I glanced down at my hands and then saw my bracelets. It hit me. Cheryl was right about the way I hide behind New Age stuff instead of dealing with things head on, and I realized I had been holding back with Brendon because of all the other things going on in my life. And maybe Kylie was right—I didn’t feel good enough for Brendon, so I didn’t share my real feelings.
“You know, I don’t think we talked about how I felt when you blew me off the night of the reading and then the whole Lauren thing—it hurt me you went to the dance with her.”
“But I thought it was pretty obvious homecoming night who I wanted to be with when I kissed you at the after party,” he said.
I shifted. “Honestly, I didn’t know what the kiss was about.

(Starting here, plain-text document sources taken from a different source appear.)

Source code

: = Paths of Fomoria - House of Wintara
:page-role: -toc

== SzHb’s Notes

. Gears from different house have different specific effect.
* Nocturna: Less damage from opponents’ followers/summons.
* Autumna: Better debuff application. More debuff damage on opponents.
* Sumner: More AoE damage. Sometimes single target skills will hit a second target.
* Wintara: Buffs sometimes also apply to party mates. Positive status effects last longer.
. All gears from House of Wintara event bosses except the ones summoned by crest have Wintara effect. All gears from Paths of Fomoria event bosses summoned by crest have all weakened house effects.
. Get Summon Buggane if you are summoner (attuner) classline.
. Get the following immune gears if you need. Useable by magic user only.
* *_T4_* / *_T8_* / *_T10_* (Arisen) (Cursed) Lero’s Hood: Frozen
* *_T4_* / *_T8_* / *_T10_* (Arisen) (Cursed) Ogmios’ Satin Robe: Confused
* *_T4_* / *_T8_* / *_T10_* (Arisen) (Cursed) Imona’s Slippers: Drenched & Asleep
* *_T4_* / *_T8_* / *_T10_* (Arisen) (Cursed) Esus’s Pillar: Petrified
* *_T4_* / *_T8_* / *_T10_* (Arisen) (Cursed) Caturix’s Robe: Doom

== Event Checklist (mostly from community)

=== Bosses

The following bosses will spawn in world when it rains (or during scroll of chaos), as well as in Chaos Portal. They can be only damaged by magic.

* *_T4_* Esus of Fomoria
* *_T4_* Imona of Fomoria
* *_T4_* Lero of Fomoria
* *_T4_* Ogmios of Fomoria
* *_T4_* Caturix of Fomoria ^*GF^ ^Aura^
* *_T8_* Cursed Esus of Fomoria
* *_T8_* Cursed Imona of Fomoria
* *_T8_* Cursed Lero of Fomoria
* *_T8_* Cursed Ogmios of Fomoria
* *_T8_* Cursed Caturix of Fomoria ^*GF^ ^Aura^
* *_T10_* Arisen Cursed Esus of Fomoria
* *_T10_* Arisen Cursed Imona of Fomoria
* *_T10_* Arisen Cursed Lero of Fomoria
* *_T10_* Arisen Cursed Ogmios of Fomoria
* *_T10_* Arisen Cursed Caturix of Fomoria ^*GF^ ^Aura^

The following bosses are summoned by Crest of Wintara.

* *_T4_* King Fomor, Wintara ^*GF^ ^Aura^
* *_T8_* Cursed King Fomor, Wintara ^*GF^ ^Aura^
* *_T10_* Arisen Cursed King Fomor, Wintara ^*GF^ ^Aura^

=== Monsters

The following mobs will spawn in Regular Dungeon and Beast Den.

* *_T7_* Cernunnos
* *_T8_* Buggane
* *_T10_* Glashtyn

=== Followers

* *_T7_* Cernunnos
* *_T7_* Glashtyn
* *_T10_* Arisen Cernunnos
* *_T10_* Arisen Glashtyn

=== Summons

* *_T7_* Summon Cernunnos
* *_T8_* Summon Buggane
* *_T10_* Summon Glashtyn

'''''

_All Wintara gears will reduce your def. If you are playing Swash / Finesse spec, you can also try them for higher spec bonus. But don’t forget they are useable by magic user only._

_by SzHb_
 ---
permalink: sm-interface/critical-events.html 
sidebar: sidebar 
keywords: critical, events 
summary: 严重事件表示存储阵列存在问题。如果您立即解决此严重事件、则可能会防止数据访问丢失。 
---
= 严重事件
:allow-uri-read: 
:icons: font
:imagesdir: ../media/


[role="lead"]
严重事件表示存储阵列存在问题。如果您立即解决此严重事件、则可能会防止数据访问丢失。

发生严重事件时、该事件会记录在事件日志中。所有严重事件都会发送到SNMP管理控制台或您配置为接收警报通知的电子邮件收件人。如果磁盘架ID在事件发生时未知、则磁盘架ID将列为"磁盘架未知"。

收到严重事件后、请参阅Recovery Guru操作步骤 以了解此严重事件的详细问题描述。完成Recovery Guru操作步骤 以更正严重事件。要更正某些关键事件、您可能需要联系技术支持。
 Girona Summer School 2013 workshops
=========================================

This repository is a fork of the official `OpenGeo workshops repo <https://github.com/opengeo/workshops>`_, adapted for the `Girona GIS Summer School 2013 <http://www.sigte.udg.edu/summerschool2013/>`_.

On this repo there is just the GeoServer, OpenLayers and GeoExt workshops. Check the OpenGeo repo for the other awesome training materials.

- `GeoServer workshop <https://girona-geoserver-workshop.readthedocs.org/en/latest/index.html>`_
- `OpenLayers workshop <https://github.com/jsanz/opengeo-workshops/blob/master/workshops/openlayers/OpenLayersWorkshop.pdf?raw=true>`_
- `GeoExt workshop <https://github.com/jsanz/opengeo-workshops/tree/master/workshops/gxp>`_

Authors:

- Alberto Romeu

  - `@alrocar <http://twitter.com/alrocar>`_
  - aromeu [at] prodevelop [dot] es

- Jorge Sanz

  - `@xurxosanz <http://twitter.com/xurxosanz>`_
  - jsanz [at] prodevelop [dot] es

I think the whole thing with you and Lauren was always on my mind. Your relationship with her wa
s a lot…well, it was much more serious than I ever got with a guy, and I didn’t know if she had some sort of hold over you because of it.”
“Yeah, we did date for a while,” he said. “But that was history.”
“And that’s what my ex said, and then he cheated on me with the last girl he dated.”
“But that was him, not me.”
“Same situation.”
“How?”
I swallowed. “Well, John’s ex was…well, they had slept together, and when I told him I wasn’t ready for anything like that, he said it was fine, but he went back to her because…well, he knew she’d be okay with it.”
Brendon stared at me, but didn’t say anything.
“I pretty much figured you and Lauren had the same kind of relationship,” I said.
“I’m not going to lie to you—we did. But it also complicated everything. She got weird afterwards. I’m not saying I wasn’t taking it seriously, but she got super codependent, like it was assumed we’d go to the same college and law school and get married. That part of the relationship put all this pressure on us. I felt guilty when I realized I couldn’t be with her anymore—like I had to stay with her, and I think it’s why we stayed together for so long. And there was this one time last year when I told her we needed to take a step back. It was because she started talking about if we should get married while we were in law school or wait until we graduated. It was the same day she yelled at me for forgetting our six-month anniversary, which I didn’t even know was a thing. And when I say yelled, I mean she let me have it.”
“Wow.”
“Yeah, and I said we were moving too fast for me, and she said, ‘What did you think it meant when we slept together?’ I spent the whole night apologizing and feeling like I didn’t have the right to break it off with her.”